Rien depuis Éric et Lola

La publication de ce manifeste survient six ans après le jugement de la Cour suprême dans la cause Éric contre Lola (23 janvier 2013) qui avait octroyé une pension à la plaignante, tout en lui refusant le partage du patrimoine financier de son ex-conjoint multimillionnaire.

Selon la plus haute cour du pays, le régime québécois des conjoints de fait, basé sur le Code civil, est légal dans la mesure où il ne repose pas sur des stéréotypes ou des préjugés bien qu'en pratique, l'un des conjoints de fait est souvent financièrement désavantagé par rapport à l'autre.

Cinq des neuf magistrats avaient d’ailleurs souligné le caractère discriminatoire du droit de la famille québécois envers les conjoints de fait et invité le gouvernement québécois à agir pour rectifier la situation, ce qui ne fut jamais fait.

Le gouvernement péquiste de Pauline Marois avait répondu en 2013 en créant un comité d’experts dans le domaine présidé par le professeur Alain Roy. Les 10 juristes étaient chargés de faire rapport de la situation actuelle et de proposer des changements et des solutions en matière de droit familial québécois.

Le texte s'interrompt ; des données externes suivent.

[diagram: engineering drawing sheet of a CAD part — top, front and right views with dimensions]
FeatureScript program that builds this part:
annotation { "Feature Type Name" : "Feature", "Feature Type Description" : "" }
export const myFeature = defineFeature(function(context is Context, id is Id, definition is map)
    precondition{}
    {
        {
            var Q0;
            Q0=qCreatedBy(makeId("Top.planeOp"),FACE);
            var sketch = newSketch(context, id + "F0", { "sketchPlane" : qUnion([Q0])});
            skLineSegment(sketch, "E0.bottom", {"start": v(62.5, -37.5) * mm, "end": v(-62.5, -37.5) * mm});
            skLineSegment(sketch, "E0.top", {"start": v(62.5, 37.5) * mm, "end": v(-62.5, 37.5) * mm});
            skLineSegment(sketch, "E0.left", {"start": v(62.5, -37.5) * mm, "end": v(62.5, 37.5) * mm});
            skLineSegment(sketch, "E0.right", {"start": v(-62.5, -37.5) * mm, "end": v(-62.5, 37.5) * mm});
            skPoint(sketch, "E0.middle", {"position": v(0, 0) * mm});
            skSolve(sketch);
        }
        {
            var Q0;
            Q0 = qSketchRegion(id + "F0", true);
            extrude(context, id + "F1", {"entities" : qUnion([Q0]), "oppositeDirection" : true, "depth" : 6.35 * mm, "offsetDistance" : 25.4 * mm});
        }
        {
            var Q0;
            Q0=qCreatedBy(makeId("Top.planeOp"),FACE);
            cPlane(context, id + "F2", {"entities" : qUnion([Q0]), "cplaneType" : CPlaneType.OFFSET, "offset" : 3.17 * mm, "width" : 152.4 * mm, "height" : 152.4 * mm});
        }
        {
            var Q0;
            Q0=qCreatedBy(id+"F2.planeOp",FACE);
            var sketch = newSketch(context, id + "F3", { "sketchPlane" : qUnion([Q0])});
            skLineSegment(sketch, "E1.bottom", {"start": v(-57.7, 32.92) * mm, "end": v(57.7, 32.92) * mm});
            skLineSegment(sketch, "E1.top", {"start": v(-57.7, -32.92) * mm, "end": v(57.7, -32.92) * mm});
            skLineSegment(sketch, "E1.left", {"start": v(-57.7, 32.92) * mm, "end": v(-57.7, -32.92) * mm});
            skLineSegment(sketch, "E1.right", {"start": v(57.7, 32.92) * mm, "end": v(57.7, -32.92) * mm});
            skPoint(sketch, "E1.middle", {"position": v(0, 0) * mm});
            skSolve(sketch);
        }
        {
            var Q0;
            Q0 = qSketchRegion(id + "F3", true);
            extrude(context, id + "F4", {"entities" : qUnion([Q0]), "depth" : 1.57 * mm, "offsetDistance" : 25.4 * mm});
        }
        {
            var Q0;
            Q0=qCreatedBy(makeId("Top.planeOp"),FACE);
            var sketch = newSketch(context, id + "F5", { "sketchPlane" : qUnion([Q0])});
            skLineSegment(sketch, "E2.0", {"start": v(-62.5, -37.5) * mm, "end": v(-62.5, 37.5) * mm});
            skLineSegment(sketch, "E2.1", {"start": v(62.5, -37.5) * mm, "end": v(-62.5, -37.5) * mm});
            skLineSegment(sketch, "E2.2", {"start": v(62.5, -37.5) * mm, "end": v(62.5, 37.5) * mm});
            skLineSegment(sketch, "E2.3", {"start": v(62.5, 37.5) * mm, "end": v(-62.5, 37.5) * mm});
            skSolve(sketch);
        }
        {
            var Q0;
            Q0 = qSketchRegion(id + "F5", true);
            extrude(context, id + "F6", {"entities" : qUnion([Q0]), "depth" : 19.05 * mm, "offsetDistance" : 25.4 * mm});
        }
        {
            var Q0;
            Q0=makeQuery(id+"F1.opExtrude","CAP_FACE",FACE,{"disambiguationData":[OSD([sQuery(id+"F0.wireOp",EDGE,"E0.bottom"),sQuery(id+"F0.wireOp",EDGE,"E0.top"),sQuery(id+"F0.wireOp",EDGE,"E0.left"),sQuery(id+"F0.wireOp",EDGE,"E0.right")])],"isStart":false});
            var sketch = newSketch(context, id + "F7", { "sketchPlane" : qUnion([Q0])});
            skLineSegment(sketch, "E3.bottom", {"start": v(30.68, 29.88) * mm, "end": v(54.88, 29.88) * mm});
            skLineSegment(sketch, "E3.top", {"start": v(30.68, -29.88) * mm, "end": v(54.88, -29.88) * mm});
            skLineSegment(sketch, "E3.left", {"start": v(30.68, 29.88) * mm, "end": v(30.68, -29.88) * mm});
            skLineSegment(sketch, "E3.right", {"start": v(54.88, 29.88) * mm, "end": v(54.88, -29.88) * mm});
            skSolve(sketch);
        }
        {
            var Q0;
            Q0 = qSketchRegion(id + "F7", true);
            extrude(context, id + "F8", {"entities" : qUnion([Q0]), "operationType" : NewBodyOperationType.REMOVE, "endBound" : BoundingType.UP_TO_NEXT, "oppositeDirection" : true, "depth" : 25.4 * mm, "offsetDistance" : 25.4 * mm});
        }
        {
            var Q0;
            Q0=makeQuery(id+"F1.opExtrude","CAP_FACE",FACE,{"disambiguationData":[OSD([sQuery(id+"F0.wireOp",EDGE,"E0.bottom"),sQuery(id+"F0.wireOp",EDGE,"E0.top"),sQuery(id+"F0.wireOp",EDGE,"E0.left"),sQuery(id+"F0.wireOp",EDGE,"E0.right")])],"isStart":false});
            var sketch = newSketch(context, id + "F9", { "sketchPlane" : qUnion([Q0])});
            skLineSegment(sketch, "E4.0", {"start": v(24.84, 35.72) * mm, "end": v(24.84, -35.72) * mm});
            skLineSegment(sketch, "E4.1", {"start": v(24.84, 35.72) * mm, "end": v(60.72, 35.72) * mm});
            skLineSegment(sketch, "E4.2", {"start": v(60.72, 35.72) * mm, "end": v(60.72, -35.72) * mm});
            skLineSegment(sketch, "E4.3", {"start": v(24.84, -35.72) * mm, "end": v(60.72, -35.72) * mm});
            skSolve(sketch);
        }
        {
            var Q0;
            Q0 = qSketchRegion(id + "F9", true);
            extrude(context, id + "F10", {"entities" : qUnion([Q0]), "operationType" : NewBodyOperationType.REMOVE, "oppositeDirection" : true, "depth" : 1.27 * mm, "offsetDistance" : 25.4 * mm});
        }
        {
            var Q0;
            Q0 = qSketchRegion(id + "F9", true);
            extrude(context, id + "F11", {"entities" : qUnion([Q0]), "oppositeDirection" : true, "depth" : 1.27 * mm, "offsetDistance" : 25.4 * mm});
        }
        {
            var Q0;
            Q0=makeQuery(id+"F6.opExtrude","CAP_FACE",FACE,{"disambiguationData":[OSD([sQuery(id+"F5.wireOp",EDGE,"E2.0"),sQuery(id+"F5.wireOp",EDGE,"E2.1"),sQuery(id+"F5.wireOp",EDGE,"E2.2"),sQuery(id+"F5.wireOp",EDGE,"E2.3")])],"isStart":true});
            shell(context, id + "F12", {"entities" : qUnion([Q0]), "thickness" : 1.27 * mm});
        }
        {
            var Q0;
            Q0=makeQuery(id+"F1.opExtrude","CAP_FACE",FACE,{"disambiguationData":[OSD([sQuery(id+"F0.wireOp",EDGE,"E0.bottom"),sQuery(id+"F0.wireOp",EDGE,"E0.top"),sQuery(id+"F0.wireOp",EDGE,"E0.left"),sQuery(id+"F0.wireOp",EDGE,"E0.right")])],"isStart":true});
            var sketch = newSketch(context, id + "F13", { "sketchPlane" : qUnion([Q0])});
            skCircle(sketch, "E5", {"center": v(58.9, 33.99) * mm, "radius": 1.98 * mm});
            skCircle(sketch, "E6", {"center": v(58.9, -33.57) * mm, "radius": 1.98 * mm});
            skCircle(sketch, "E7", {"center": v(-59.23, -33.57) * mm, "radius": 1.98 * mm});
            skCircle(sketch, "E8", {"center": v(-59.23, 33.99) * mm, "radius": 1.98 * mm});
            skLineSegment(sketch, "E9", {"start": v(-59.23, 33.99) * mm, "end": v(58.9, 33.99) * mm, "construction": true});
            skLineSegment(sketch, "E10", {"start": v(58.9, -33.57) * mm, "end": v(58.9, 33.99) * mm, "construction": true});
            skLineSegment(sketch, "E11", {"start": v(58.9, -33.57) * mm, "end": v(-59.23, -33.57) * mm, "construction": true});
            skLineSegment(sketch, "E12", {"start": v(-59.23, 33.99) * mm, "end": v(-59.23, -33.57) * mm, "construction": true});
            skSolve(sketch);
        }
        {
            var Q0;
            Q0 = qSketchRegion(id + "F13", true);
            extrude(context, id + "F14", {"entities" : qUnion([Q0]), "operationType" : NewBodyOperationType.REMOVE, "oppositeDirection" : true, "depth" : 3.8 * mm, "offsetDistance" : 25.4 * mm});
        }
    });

Après deux ans de travaux, le Comité consultatif sur le droit de la famille a présenté en juin 2015 un rapport à la ministre libérale de la Justice Stéphanie Vallée en vue d’une éventuelle réforme du droit familial, mais le document fut tabletté par le gouvernement Couillard.

En 2018, Alain Roy et son collègue Me Jean Paul Dutrisac sont mandatés par la Chambre des notaires du Québec pour présider une commission citoyenne sur une éventuelle réforme du droit de la famille et du système de justice familiale. Ils ont déposé leur rapport au début de cet automne.

La nouvelle ministre de la Justice prête à aller de l'avant

Réagissant à la publication du manifeste, Sonia Lebel a déclaré mercredi qu'il s'agit d'un de ses objectifs et qu'elle prévoit réformer le droit de la famille dès son premier mandat.

« J’ai déjà annoncé que j’avais l’intention de le faire en campagne électorale (…) J’ai parlé au professeur Alain Roy au début de l’été, avant même que la campagne électorale soit lancée », a-t-elle déclaré aux journalistes.

Elle a ajouté par ailleurs qu'elle envisage d'inclure le dossier des mères porteuses dans cette réforme, puisqu'il s'agit, selon elle, « d'une nouvelle façon d’établir des liens de filiation ».

«Il y a un décalage entre le droit de la famille qui a été mis en place en 1980 avec le modèle de famille de l’époque – un homme, une femme, mariés, qui avaient des enfants – et la situation maintenant, où le modèle familial et le modèle de mode de vie commune ont changé», a-t-elle déclaré.

Affirmant qu’elle doit prendre le temps d’étudier le dossier en profondeur avant d’amorcer une réforme de cette ampleur au Québec, Sonia Lebel exclut par ailleurs l'idée de procéder par de petites réformes qui visent des problèmes isolés.

« Je préfère prendre mon temps et m’assurer qu’on le fait, a-t-elle expliqué. C’est un grand chantier. Il faut l’entreprendre. »
Mais des consultations seront nécessaires, prévient la ministre, en raison notamment des impacts profonds qu’une telle réforme implique pour la population.

« Il y a des aspects, je pense, qui font consensus. Il y en a d’autres où il faut que les gens comprennent les impacts que ça peut avoir sur leur vie de couple, leur vie familiale. Mais je pense que le fait de remettre l‘enfant au cœur de ces priorités, il n’y a personne qui va être contre ça », a conclu Mme Lebel.